Talking about Israel has to be core to the “intense genuine person-to-person relationship building” that the Jewish community will have to do after the war, Jun said. And it can’t happen sooner – right now, neither Jews nor Muslims in Cincinnati are ready to talk.
“It’s to my disappointment, but that is what I’ve discovered,” Jun said. “After the dust settles, and this war is over, it’s going to take a little bit of time for us to repair some damage that was made.”
Meanwhile, the Holocaust & Humanity Center – along with the rest of the Holocaust education field – is navigating the tension of responding to antisemitism that is both timeless, and tied so specifically to Israel. They are Holocaust and genocide educators, after all, not experts on the Israeli-Palestinian conflict.

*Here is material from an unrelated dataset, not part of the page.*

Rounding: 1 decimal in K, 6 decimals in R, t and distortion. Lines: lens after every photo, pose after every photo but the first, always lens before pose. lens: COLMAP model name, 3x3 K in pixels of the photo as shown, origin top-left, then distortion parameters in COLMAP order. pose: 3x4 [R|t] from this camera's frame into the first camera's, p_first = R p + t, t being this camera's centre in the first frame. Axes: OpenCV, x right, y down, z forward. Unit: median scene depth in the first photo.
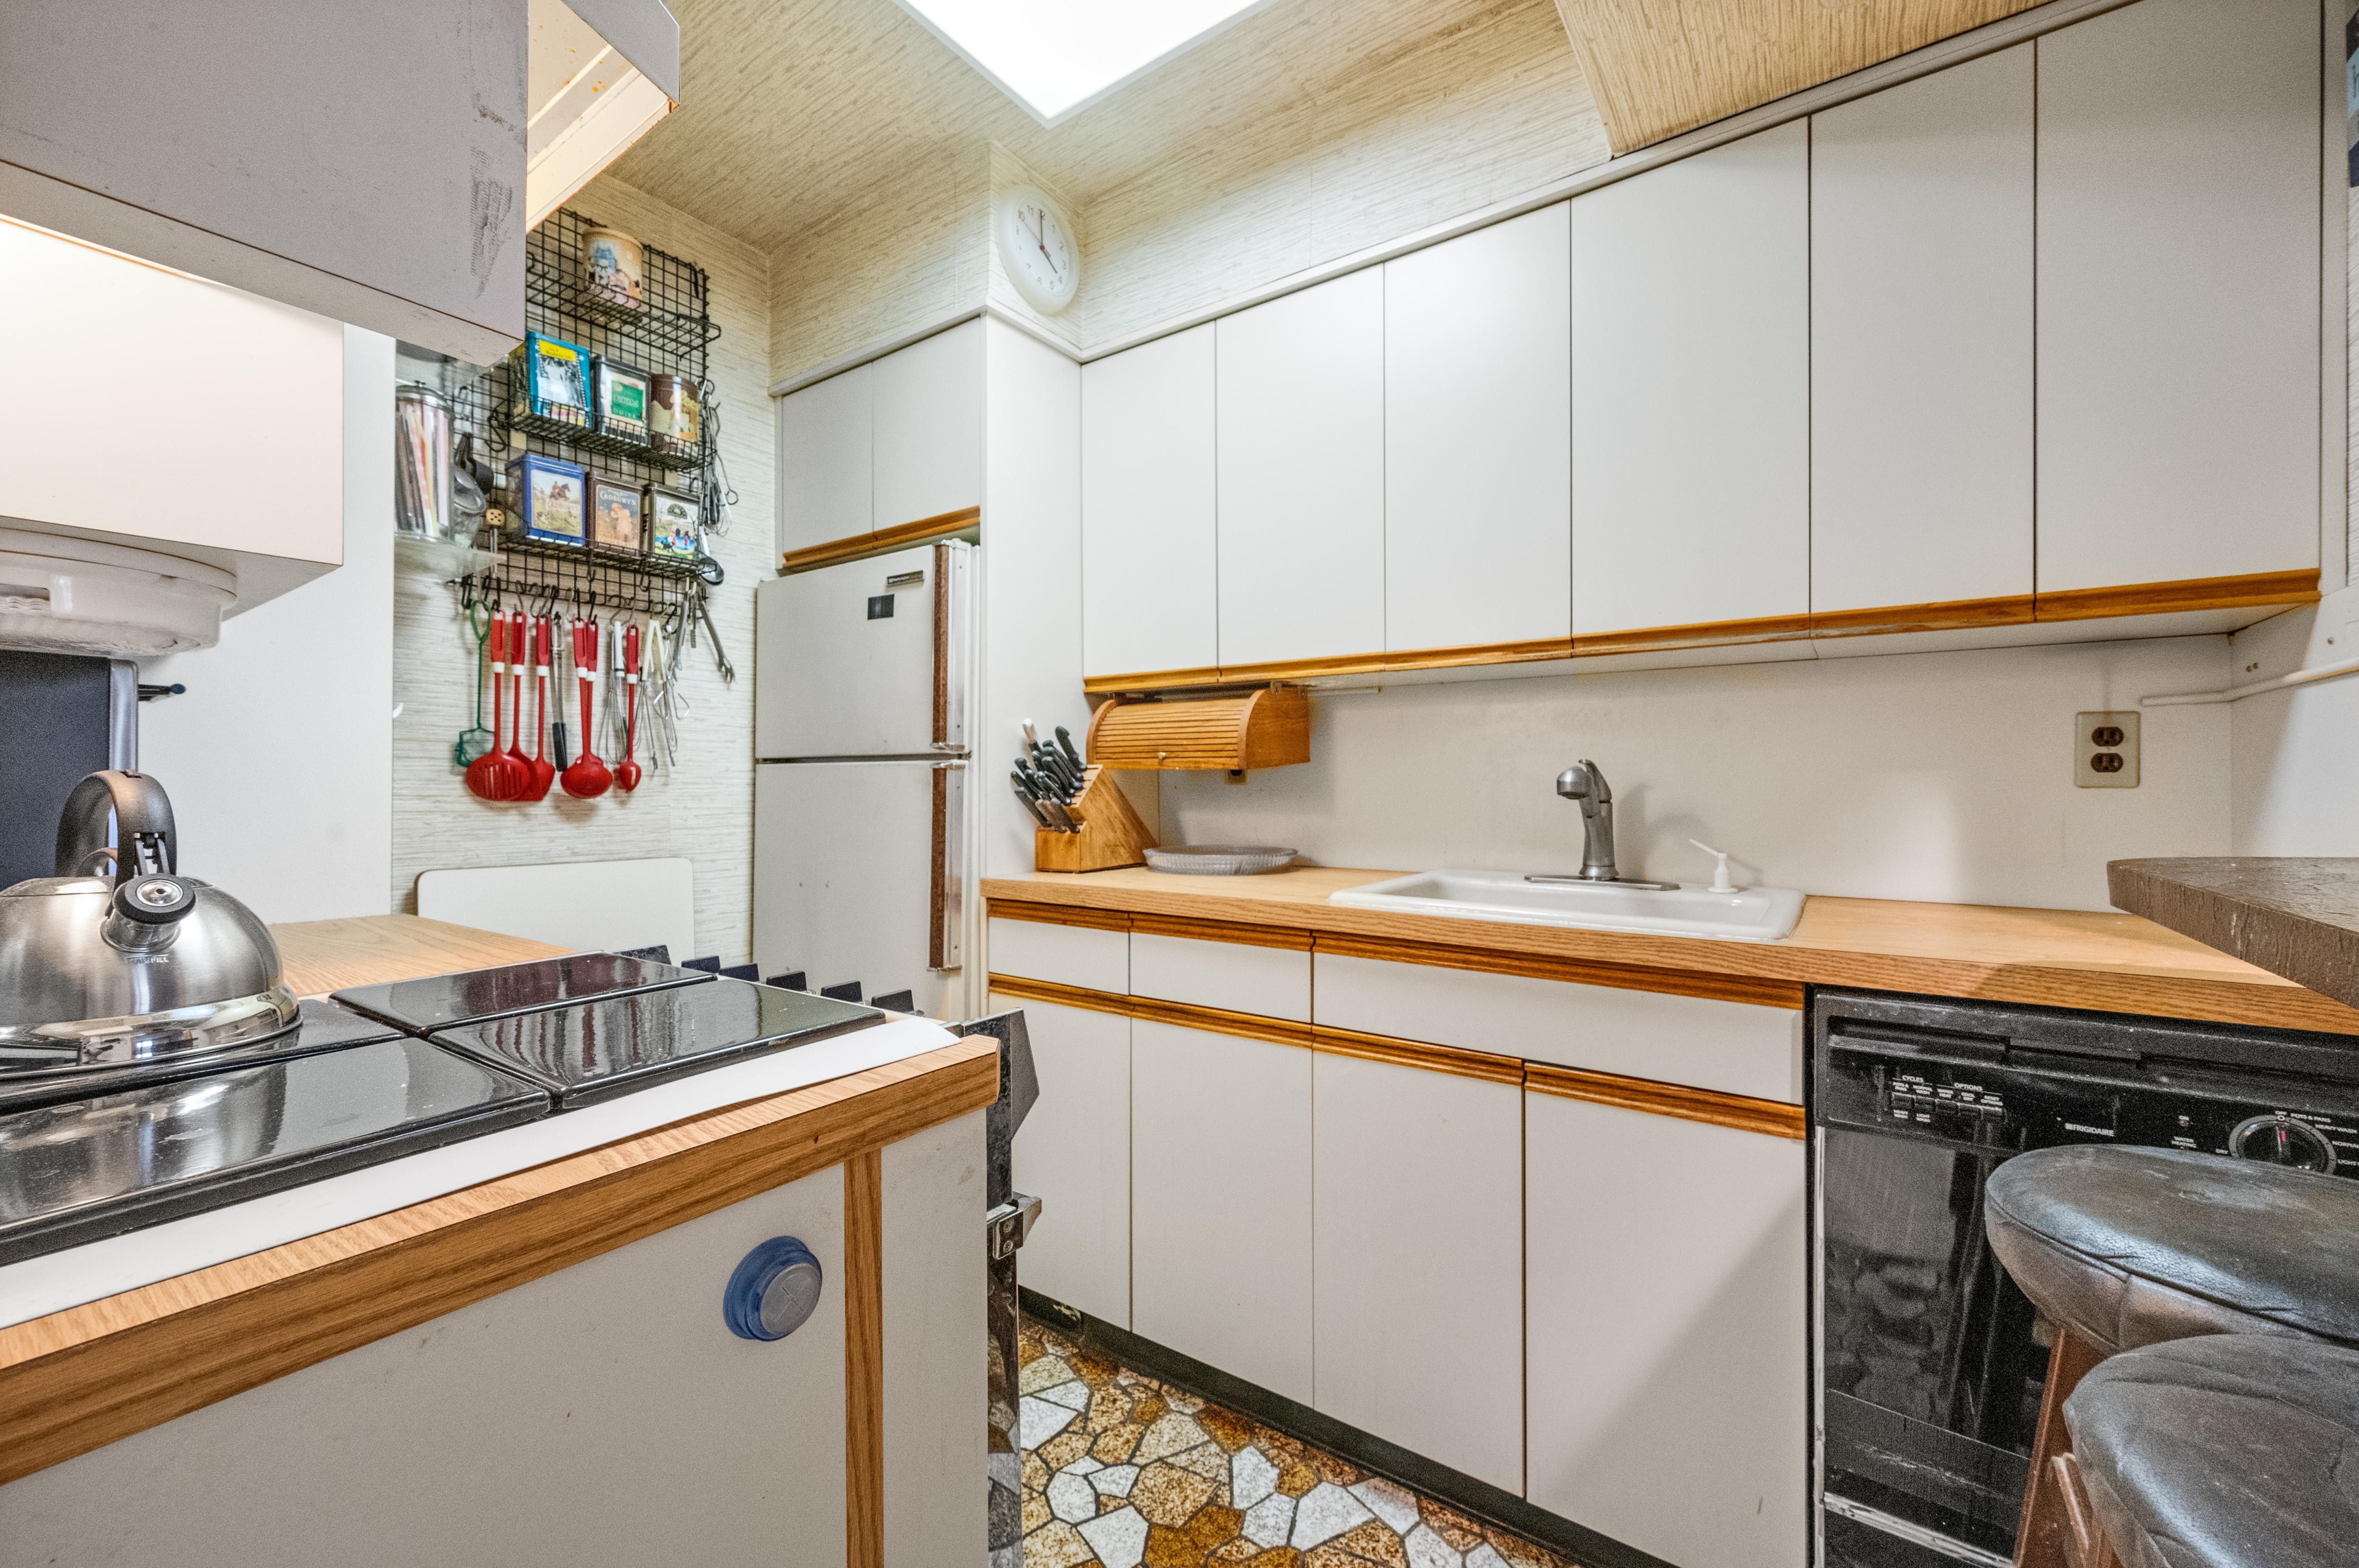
lens RADIAL K [[938.0, 0, 1178.2], [0, 938.0, 783.8], [0, 0, 1]] dist [-0.000457, 0.000356]
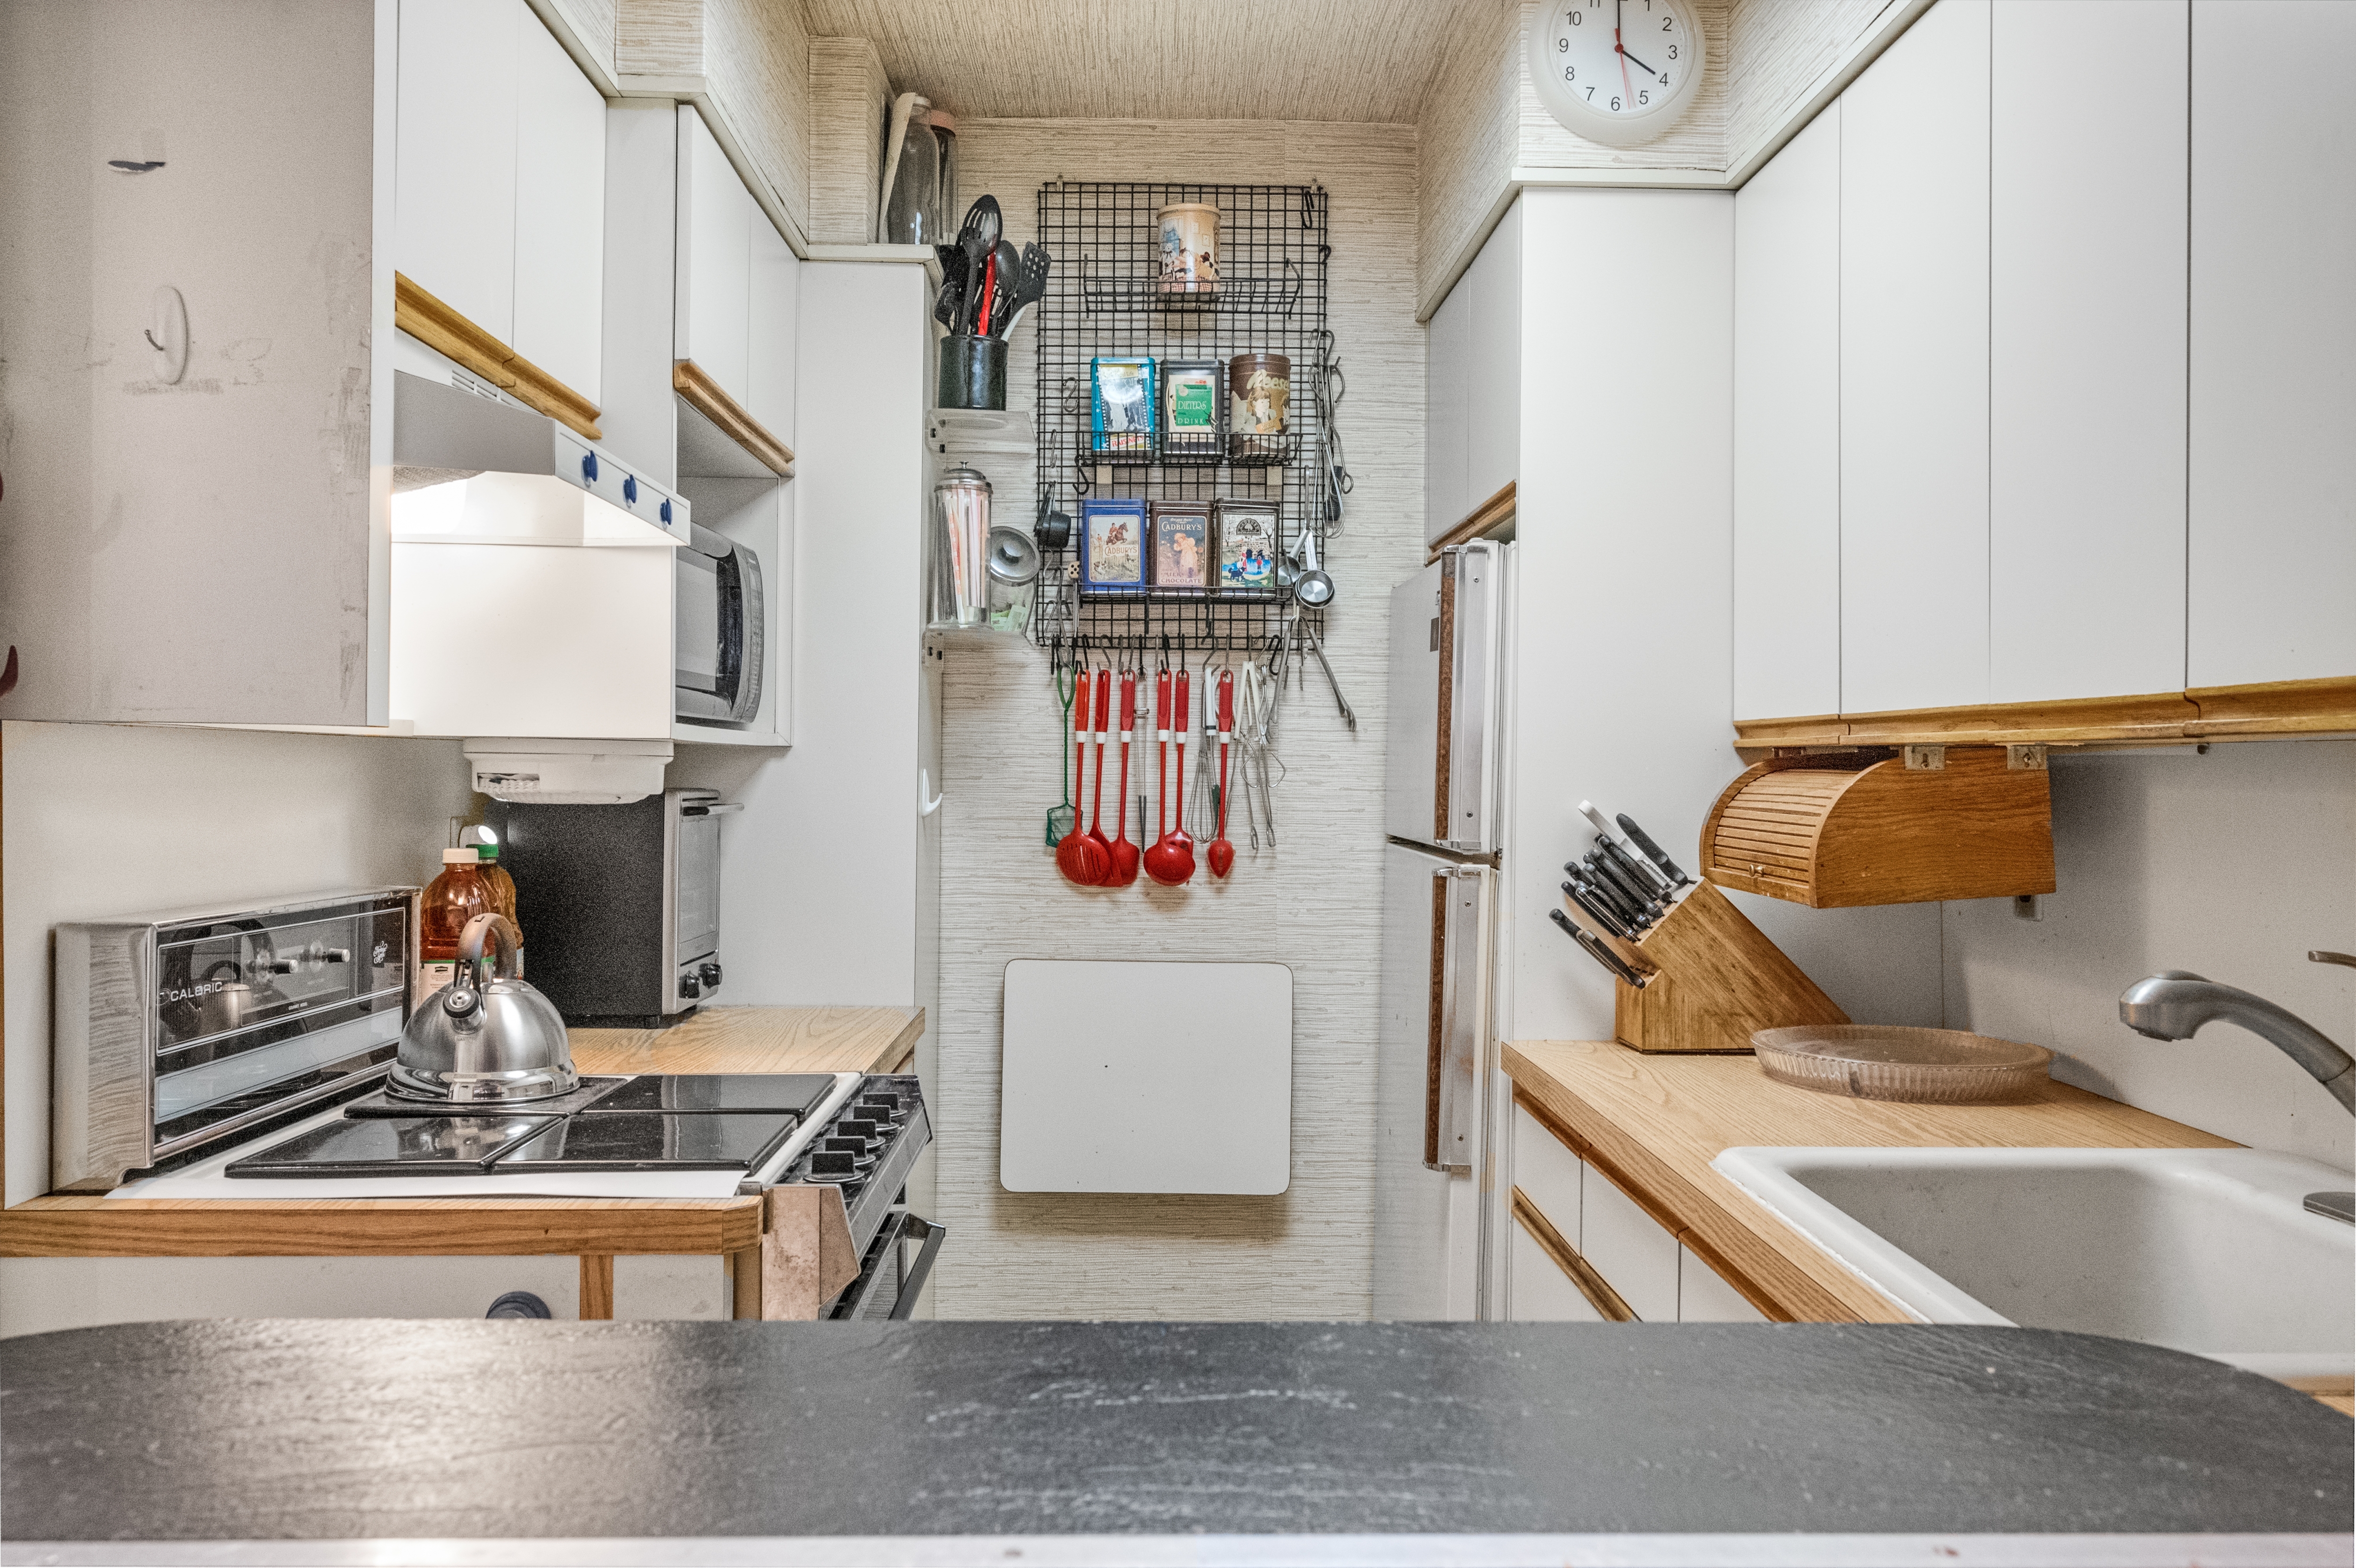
lens RADIAL K [[1813.3, 0, 1179.6], [0, 1813.3, 780.5], [0, 0, 1]] dist [0.005369, 0.000431]
pose [[0.599684, 0.011950, -0.800148, 0.668012], [-0.008826, 0.999926, 0.008319, -0.091660], [0.800188, 0.002073, 0.599745, 0.039377]]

In the past, Israel “has been a bit adjacent to the Holocaust education space,” Congedo said. There are, of course, connections to Israel with Holocaust survivors, including those in Cincinnati, coming to the U.S. by way of the Jewish state. Israel is also central to conversations about Jewish security globally after the Holocaust.
But Israel also has its own context, politics, and history, with legitimate issues to discuss and understand that are not tied to the Holocaust.

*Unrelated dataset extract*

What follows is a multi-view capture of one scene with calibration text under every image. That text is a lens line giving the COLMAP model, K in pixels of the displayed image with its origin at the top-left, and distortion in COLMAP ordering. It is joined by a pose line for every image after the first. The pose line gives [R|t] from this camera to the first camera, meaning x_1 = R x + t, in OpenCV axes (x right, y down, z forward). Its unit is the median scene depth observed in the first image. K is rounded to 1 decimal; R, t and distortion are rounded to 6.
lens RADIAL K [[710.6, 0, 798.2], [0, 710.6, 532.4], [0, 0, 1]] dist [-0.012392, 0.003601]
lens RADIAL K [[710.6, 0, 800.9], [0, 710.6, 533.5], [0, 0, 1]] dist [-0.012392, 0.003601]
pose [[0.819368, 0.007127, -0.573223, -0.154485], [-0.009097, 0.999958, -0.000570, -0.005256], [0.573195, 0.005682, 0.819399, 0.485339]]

“There are conversations – I think that are fair conversations – about Israeli policy and actors, and human rights implications,” Congedo said. “In the field of Holocaust, genocide, and human rights, understandably, I think the field has to be judicious about this.”
There’s also a risk that Holocaust educators misstep when teaching about Israel alongside the Holocaust.
“There’s the concern that somehow, we could inadvertently contribute to the false narrative that Israel was a colonial consolation prize after the Holocaust for Jews – which really undermines the Jewish legitimacy and indigeneity in that land,” Congedo said.
But that doesn’t mean the HHC is shying away from its educational role about modern antisemitism and where hate leads, Congedo said. Hamas’ attack on Oct. 7, and what it means for the Jewish people, is impossible for the center to ignore.
Looking to the future, there’s also a deeper internal Jewish conversation to have about the shock of Oct. 7 and rising antisemitism in Cincinnati, said the AJC’s Kirschner. For many Jews, seeing so much antisemitism – particularly from progressive activists about Israel – has been eye-opening.
“A lot of what we’re seeing from this progressive ideological space is actually causing a lot of harm, when in reality, we might look at progressive values as a bastion for what we should aspire to,” Kirschner said.
Jews in Cincinnati are “being collectively held responsible for the actions of the Israeli government, whether or not we are Zionist, or have a connection [to Israel], or travel there, or don’t see Israel as a part of their Jewish identity,” he said. “That doesn’t matter to the antisemite.”
Jews need to take time to reflect on those dynamics, and what it means for them and the community moving forward, Kirschner said. But that doesn’t mean giving in to fear for Jewish life in the U.S.
“The Jewish American experience within the United States has been a pretty good one, for the most part, and I still do have hope that it can remain” that way, Kirschner said.
This is also a moment to connect more with Jewish tradition and history, and find the strength to persevere and have joy even in difficult times.
“Our people, and our narrative, is not just one of death and destruction, which is so often what we come to see, or what’s talked about, in general society,” Kirschner said.
Many Jews right now are “fearful, tired, afraid. Those are emotions that are very okay to be experiencing right now,” he said. “But our people don’t cower. We lean into one another, and we find ways to persist. That’s been what our story is. And I truly believe that’s what our story will continue to be – whatever the future holds for us.”